(Dataset entries)
Content starts
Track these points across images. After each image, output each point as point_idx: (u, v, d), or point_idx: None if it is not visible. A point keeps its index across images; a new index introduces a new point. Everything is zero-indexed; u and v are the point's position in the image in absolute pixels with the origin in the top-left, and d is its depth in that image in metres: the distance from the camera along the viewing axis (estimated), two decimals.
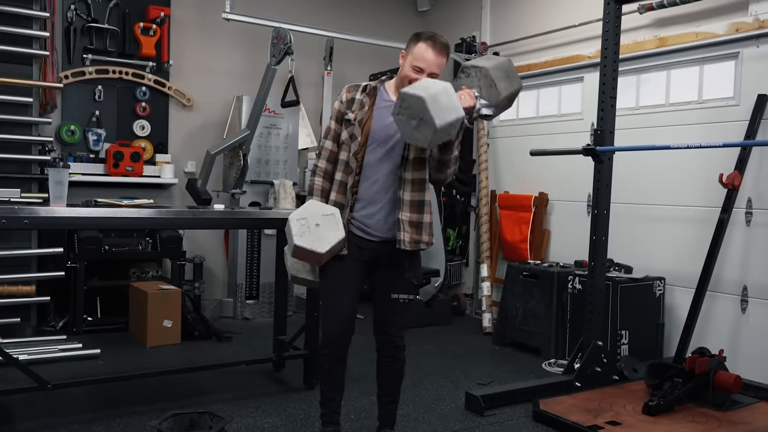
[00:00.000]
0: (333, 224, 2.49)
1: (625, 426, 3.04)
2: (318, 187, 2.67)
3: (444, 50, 2.55)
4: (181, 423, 2.64)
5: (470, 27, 5.96)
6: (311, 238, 2.45)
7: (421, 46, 2.53)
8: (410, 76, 2.54)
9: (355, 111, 2.63)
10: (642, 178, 4.46)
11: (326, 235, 2.46)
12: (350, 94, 2.68)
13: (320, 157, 2.69)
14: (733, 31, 3.98)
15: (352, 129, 2.62)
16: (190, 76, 5.48)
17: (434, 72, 2.54)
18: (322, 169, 2.68)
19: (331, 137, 2.69)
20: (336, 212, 2.53)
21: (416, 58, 2.54)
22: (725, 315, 4.01)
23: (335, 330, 2.64)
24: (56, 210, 2.93)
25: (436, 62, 2.53)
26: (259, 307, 5.44)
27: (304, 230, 2.45)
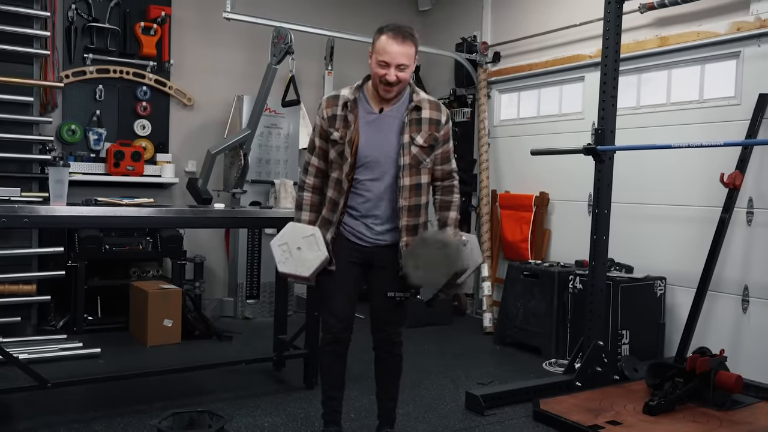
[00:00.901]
0: (314, 245, 2.48)
1: (626, 426, 3.03)
2: (308, 202, 2.64)
3: (408, 39, 2.44)
4: (180, 422, 2.63)
5: (471, 27, 5.95)
6: (294, 263, 2.46)
7: (382, 40, 2.45)
8: (378, 73, 2.47)
9: (339, 129, 2.55)
10: (643, 177, 4.45)
11: (309, 257, 2.46)
12: (331, 110, 2.59)
13: (307, 173, 2.66)
14: (735, 30, 3.97)
15: (341, 148, 2.55)
16: (191, 75, 5.48)
17: (402, 63, 2.43)
18: (311, 185, 2.65)
19: (317, 154, 2.64)
20: (316, 231, 2.51)
21: (379, 53, 2.45)
22: (726, 315, 4.00)
23: (335, 329, 2.63)
24: (56, 209, 2.94)
25: (400, 52, 2.42)
26: (259, 307, 5.44)
27: (286, 256, 2.47)
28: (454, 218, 2.66)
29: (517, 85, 5.60)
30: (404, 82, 2.51)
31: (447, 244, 2.45)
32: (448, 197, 2.67)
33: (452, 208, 2.66)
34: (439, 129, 2.58)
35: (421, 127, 2.55)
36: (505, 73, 5.63)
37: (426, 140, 2.55)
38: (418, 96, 2.58)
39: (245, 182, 5.20)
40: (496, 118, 5.78)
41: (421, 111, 2.55)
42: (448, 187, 2.68)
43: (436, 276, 2.43)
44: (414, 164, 2.55)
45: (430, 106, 2.58)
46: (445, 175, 2.67)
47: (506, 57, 5.67)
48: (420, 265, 2.42)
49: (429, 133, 2.56)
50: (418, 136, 2.54)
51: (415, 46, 2.48)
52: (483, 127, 5.68)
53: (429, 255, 2.42)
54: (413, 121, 2.54)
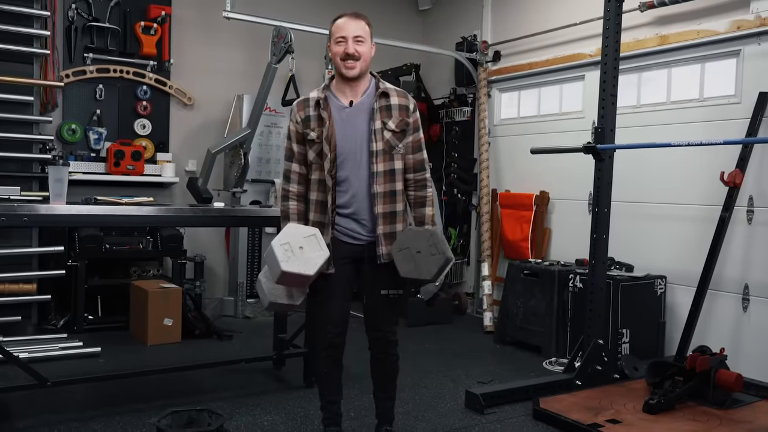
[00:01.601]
Content ends
BRIEF
Print nothing but the lines above starting with the line that contains "13: (320, 157, 2.69)" and going on through the line that contains "34: (439, 129, 2.58)". Leave out the pictures.

ANSWER SPACE
13: (320, 157, 2.69)
14: (733, 31, 3.98)
15: (352, 129, 2.62)
16: (190, 76, 5.48)
17: (434, 72, 2.54)
18: (322, 169, 2.68)
19: (331, 137, 2.69)
20: (336, 212, 2.53)
21: (416, 58, 2.54)
22: (725, 315, 4.01)
23: (335, 330, 2.64)
24: (56, 210, 2.93)
25: (436, 62, 2.53)
26: (259, 307, 5.44)
27: (304, 230, 2.45)
[00:00.901]
0: (314, 245, 2.48)
1: (626, 426, 3.03)
2: (308, 202, 2.64)
3: (408, 39, 2.44)
4: (180, 422, 2.63)
5: (471, 27, 5.95)
6: (294, 263, 2.46)
7: (382, 40, 2.45)
8: (378, 73, 2.47)
9: (339, 129, 2.55)
10: (643, 177, 4.45)
11: (309, 257, 2.46)
12: (331, 110, 2.59)
13: (307, 173, 2.66)
14: (735, 30, 3.97)
15: (341, 148, 2.55)
16: (191, 75, 5.48)
17: (402, 63, 2.43)
18: (311, 185, 2.65)
19: (317, 154, 2.64)
20: (316, 231, 2.51)
21: (379, 53, 2.45)
22: (726, 315, 4.00)
23: (335, 329, 2.63)
24: (56, 209, 2.94)
25: (400, 52, 2.42)
26: (259, 307, 5.44)
27: (286, 256, 2.47)
28: (454, 218, 2.66)
29: (517, 85, 5.60)
30: (404, 82, 2.51)
31: (447, 244, 2.45)
32: (448, 197, 2.67)
33: (452, 208, 2.66)
34: (439, 129, 2.58)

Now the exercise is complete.